**Quoted passage**
-- Opening Marker --
I don't understand what your image means. But, all you have to show is that there exists $a,b \in \mathbb{R}$ (I suppose that you are talking about a vector subspace of $\mathbb{R}^5$) such that:

$$\begin{cases} a+b=1\\ -2a=6\\ a-b=-7\\ 2b=8 \end{cases} $$ and the solution is simple: $a=-3$ and $b=4$.

Answer 2

Your $R$ is the set $$ R = \{ (a+b, -2a, a-b, 2b) \mid a, b \in \mathbb{R} \} $$ the task is to determine, if there are real $a$ and $b$ which generate $u_5 = (1,6,-7,8)$.

This leads to the system $$ A x = y \iff \\ [A|y] \iff \\ \left[ \begin{array}{rr|r} 1 & 1 & 1 \\ -2 & 0 & 6 \\ 1 & -1 & -7 \\ 0 & 2 & 8 \end{array} \right] \to \left[ \begin{array}{rr|r} 1 & 1 & 1 \\ 1 & 0 & -3 \\ 1 & -1 & -7 \\ 0 & 2 & 8 \end{array} \right] \to \left[ \begin{array}{rr|r} 0 & 1 & 4 \\ 1 & 0 & -3 \\ 0 & -1 & -4 \\ 0 & 1 & 4 \end{array} \right] \to \left[ \begin{array}{rr|r} 1 & 0 & -3 \\ 0 & 1 & 4 \\ 0 & 0 & 0 \\ 0 & 0 & 0 \end{array} \right] $$ in the unknown $x = (a, b)^\top$, with $A$ derived from the definition of $R$ and $y = u_5^\top$.

This system has the solution $x = (a, b)^\top = (-3, 4)^\top$. So $u_5 \in R$, because there is at least one solution $x$.
-- Closing Marker --
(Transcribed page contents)
-- Opening Marker --
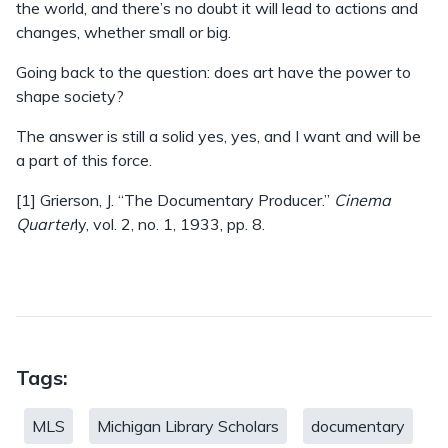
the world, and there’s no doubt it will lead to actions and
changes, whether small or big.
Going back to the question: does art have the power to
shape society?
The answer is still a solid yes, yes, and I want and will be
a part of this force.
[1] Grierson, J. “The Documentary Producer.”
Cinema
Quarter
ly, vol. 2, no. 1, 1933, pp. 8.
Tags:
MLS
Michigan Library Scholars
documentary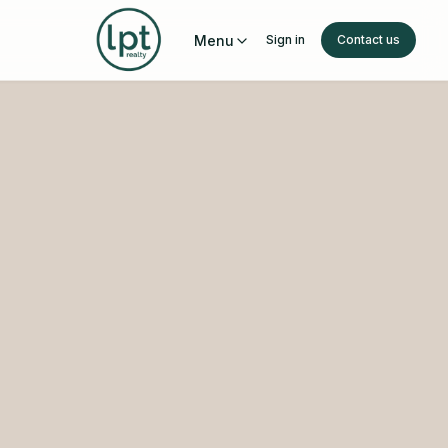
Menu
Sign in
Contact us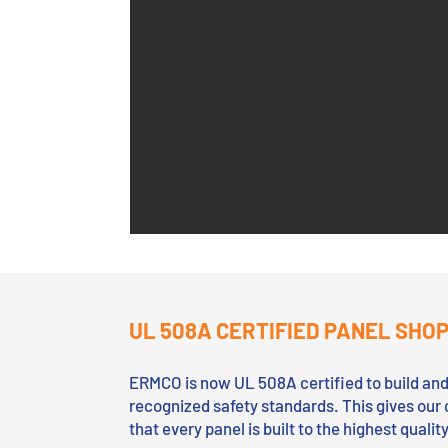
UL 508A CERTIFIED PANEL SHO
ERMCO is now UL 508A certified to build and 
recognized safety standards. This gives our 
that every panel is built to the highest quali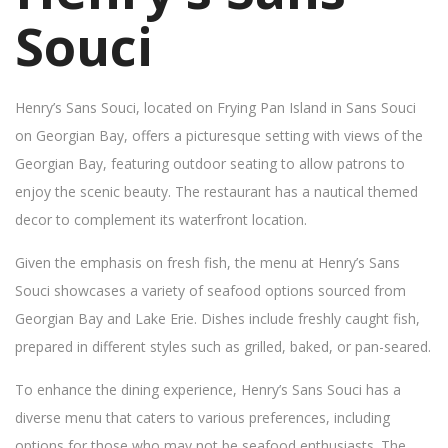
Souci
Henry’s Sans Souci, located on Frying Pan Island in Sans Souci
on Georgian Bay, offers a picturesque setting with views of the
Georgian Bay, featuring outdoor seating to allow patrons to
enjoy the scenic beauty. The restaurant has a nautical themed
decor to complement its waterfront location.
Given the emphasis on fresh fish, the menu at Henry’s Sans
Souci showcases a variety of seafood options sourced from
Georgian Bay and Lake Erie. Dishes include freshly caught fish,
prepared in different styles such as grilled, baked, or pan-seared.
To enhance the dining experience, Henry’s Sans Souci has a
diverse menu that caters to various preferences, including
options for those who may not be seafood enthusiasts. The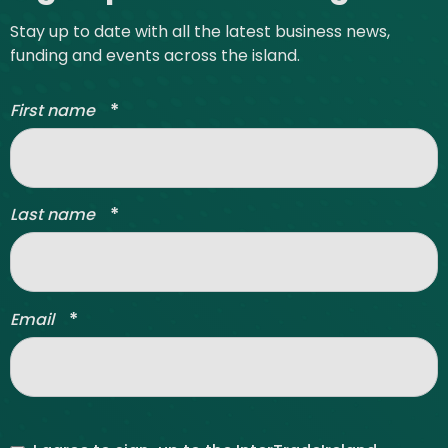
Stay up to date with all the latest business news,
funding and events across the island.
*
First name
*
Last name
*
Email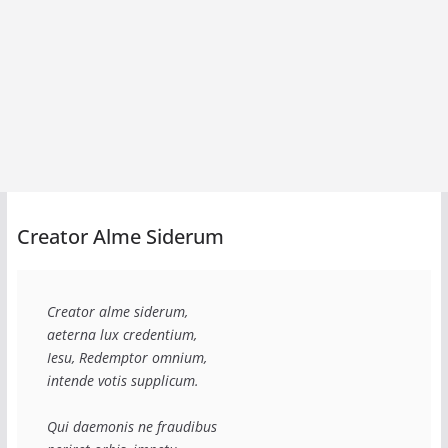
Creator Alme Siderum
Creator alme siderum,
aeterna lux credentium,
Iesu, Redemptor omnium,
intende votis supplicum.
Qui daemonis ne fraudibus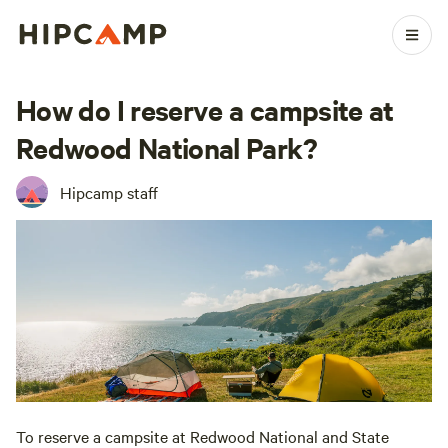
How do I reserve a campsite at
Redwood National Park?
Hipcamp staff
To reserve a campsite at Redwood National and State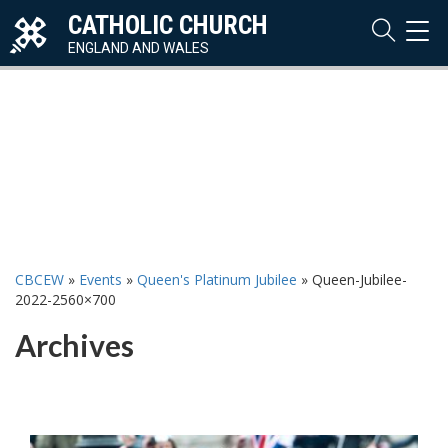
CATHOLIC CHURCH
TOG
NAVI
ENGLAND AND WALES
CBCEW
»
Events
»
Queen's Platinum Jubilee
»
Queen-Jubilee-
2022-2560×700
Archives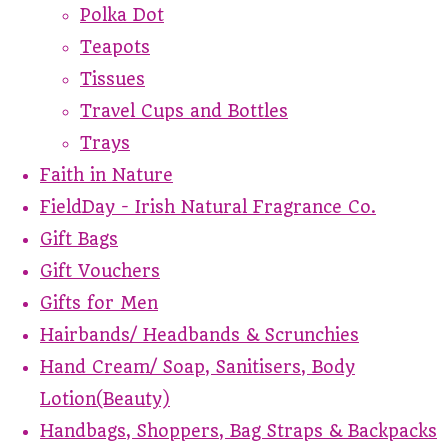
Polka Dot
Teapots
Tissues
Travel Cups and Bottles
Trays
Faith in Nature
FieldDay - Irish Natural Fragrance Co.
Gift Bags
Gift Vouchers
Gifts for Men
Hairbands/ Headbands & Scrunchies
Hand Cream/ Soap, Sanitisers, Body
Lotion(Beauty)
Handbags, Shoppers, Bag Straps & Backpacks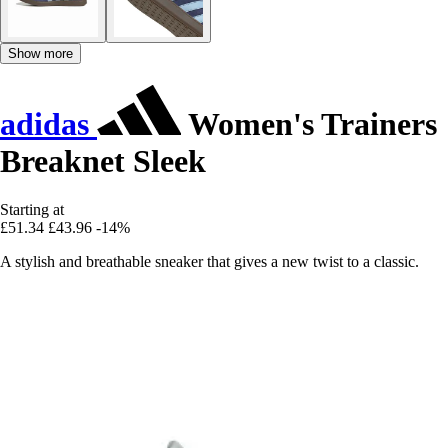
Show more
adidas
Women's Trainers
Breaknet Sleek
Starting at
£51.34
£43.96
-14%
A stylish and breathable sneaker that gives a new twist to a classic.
-- Closing Marker --
-- Opening Marker --
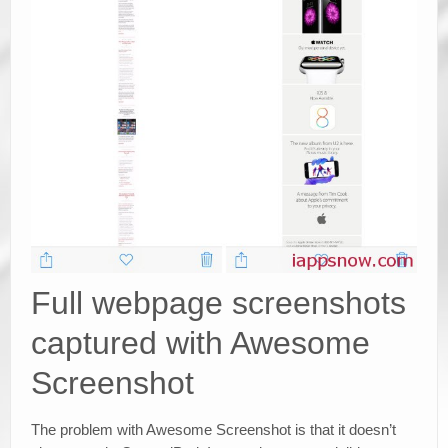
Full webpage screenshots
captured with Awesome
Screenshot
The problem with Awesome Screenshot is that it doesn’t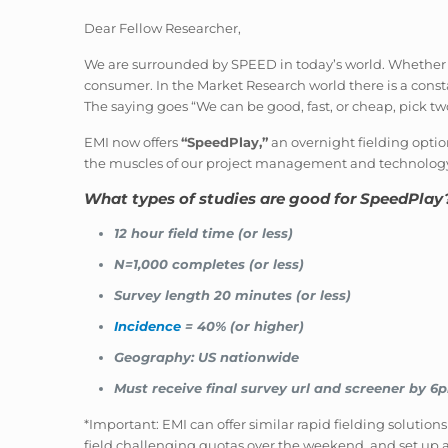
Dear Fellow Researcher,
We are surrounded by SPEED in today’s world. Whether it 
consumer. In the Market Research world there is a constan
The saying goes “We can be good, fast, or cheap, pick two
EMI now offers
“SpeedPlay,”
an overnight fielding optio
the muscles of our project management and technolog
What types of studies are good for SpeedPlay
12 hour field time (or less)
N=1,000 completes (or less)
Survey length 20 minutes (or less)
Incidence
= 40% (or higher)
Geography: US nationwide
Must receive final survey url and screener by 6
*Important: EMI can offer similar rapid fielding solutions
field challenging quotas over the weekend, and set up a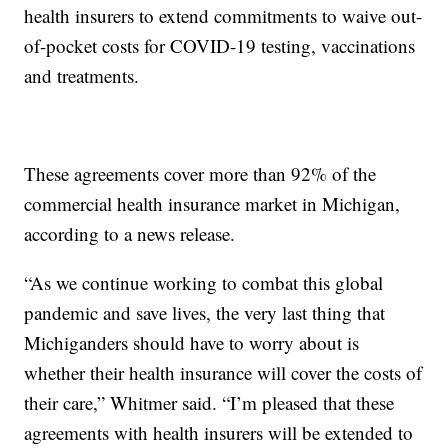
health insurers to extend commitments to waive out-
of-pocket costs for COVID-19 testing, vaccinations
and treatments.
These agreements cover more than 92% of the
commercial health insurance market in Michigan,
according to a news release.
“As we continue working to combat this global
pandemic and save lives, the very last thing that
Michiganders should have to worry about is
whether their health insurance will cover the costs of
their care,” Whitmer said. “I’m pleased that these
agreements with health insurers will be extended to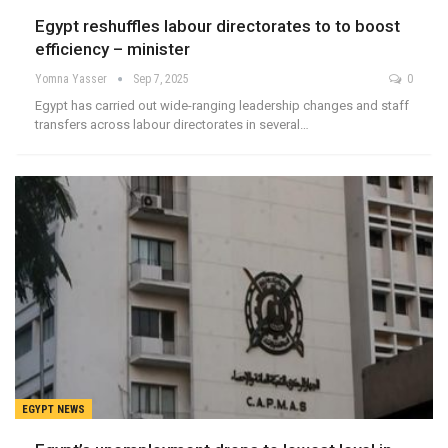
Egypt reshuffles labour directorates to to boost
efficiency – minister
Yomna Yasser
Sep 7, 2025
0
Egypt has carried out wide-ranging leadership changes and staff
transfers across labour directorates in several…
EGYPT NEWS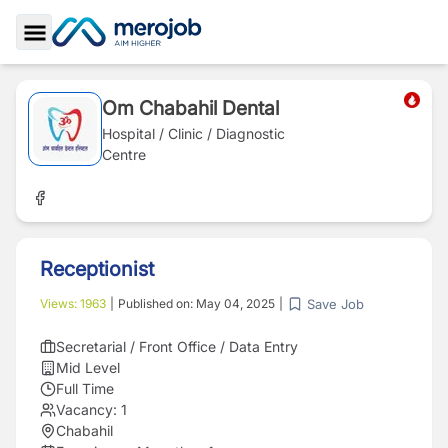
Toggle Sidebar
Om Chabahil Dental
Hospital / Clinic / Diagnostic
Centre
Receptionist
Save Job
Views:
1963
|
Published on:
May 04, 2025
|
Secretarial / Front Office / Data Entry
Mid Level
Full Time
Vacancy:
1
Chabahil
-- Closing Marker --
**Exercise tasks**
**A)** Answer these questions about the subspace thread:
(i) What values of a and b does the first answer give as the solution?
(ii) What vector u5 does Answer 2 test for membership in R?
(iii) What reason does Answer 2 give for concluding that u5 belongs to R?
**B)** Duplicate the passage of the subspace thread that begins at the words "This leads to" and stops after "and $y = u_5^\top$.".

**Numbered responses**
**A)**
(i) a = −3 and b = 4
(ii) (1, 6, −7, 8)
(iii) There is at least one solution x.

**B)**
This leads to the system $$ A x = y \iff \\ [A|y] \iff \\ \left[ \begin{array}{rr|r} 1 & 1 & 1 \\ -2 & 0 & 6 \\ 1 & -1 & -7 \\ 0 & 2 & 8 \end{array} \right] \to \left[ \begin{array}{rr|r} 1 & 1 & 1 \\ 1 & 0 & -3 \\ 1 & -1 & -7 \\ 0 & 2 & 8 \end{array} \right] \to \left[ \begin{array}{rr|r} 0 & 1 & 4 \\ 1 & 0 & -3 \\ 0 & -1 & -4 \\ 0 & 1 & 4 \end{array} \right] \to \left[ \begin{array}{rr|r} 1 & 0 & -3 \\ 0 & 1 & 4 \\ 0 & 0 & 0 \\ 0 & 0 & 0 \end{array} \right] $$ in the unknown $x = (a, b)^\top$, with $A$ derived from the definition of $R$ and $y = u_5^\top$.